WHAT YOU ARE ASKED TO DO: Using the data below, return the stretch from the line that contains "Üben, üben, üben!" through the line that contains "Zeiten abstimmen, zu", both included, exactly as it stands and nothing beyond it.

DATA FOR THIS TASK:
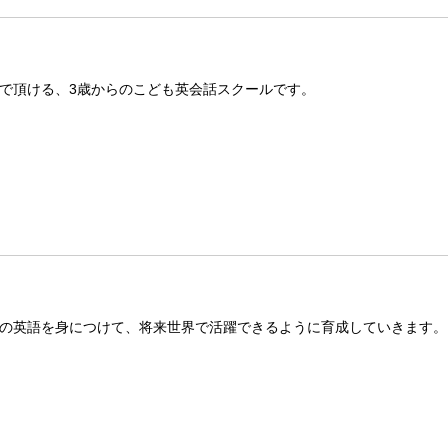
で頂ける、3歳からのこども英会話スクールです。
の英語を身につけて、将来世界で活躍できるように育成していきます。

...

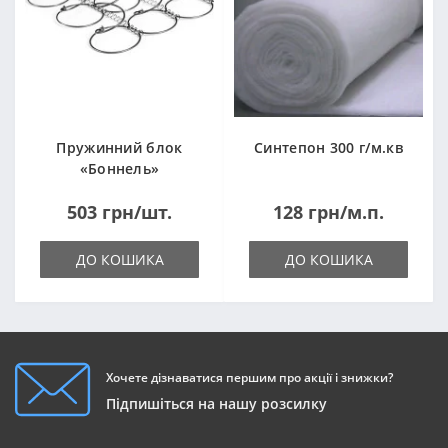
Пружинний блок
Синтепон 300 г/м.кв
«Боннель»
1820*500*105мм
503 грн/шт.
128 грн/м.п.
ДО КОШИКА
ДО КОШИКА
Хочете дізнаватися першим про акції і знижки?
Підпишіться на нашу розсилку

--

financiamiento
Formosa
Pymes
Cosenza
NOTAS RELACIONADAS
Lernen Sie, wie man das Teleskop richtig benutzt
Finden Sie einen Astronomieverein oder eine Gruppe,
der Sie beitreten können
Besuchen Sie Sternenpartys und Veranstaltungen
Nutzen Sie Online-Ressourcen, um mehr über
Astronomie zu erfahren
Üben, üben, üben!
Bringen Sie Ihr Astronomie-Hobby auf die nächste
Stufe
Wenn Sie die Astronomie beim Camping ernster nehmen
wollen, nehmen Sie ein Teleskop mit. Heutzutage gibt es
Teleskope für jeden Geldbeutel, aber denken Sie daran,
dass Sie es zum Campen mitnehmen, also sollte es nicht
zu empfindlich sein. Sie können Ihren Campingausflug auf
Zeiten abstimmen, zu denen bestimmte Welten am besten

SOLUTION:
Üben, üben, üben!
Bringen Sie Ihr Astronomie-Hobby auf die nächste
Stufe
Wenn Sie die Astronomie beim Camping ernster nehmen
wollen, nehmen Sie ein Teleskop mit. Heutzutage gibt es
Teleskope für jeden Geldbeutel, aber denken Sie daran,
dass Sie es zum Campen mitnehmen, also sollte es nicht
zu empfindlich sein. Sie können Ihren Campingausflug auf
Zeiten abstimmen, zu denen bestimmte Welten am besten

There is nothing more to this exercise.